The Biblical Basis for Hedges:

• Leviticus 20:10 Adulterers are put to death.
• Matthew 5:27-28 Lust is adultery
• 1 Corinthians 10:13 People usually apply this verse too late.
• 2 Timothy 2:22 We are not to attack lust; we are to flee. This is the escape that comes with the temptation of lust.
• Psalm 89:40 implies that strongholds are brought to ruin when hedges are broken down.
• Job 1:10 implies that Job was so richly blessed – before God allowed him to be tested – because God had “made a hedge around him, around his household, and around all that he had on every side.”
• Jesus told parables about landowners who planted vineyards and protected them with hedges. When those hedges were trampled or removed, ruin came to the precious possessions of the landowners.

Part II: How to Start Planting

Here are pragmatic ways to guard ourselves against our weaknesses. We can plant hedges only after we have determined where they must grow.

Jerry’s Hedges:

Hedge No. 1:

Whenever I need to meet or dine or travel with an unrelated woman, I make it a threesome. Should an unavoidable last-minute complication make this impossible, my wife hears it from me first.

Hedge No. 2

I am careful about touching. While I might shake hands or squeeze an arm or a shoulder in greeting, I embrace only dear friends or relatives, and only in front of others.

Hedge No. 3

If I pay a compliment, it is on clothes or hairstyle, not on the person herself. Commenting on a pretty outfit is much different, in my opinion, than telling a woman that she herself looks pretty.

Hedge No. 4

I avoid flirtation or suggestive conversation, even in jest.

Hedge No. 5

I remind my wife often – in writing and orally – that I remember my wedding vows: ‘Keeping you only unto me for as long as we both shall live.” She is not the jealous type, nor has she ever demanded such assurances. She does, however, appreciate my rules and my observance of them.

Hedge No. 6

From the time I got home from work until the children went to bed, I did no writing or office work. That gave me lots of time with the family and for my wife and me to continue to court and date.
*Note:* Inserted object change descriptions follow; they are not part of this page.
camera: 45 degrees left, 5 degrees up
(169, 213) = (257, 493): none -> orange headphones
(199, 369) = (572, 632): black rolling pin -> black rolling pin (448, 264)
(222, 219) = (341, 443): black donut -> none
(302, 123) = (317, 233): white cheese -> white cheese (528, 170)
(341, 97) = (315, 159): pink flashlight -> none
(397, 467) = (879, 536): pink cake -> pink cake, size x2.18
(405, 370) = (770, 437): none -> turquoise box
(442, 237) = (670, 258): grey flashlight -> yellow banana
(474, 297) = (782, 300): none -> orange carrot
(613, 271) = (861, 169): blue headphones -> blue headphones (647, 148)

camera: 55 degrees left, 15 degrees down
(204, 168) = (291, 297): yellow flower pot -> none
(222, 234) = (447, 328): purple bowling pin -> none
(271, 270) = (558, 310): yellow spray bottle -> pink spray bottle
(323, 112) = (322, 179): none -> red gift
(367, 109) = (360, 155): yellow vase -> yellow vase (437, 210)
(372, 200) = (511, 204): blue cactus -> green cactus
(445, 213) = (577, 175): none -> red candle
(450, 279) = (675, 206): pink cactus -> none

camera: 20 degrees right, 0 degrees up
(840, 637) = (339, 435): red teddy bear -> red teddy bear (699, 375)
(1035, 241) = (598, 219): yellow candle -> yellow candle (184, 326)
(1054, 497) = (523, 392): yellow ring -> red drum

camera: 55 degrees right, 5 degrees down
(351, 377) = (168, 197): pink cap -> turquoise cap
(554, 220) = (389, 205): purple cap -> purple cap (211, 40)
The most important thing a father can do for his children is to love their mother. One of the greatest fears of childhood is abandonment. One can only imagine the impact of a broken marriage on a child.

Part III: What Hedges Can Do For Your Family

Telling your story, speaking openly of the hedges in your marriage, protecting yourself and your family from insidious new sources of unacceptable media, and truly practicing the Golden Rule at home will give your spouse and your children a deep sense of love and security.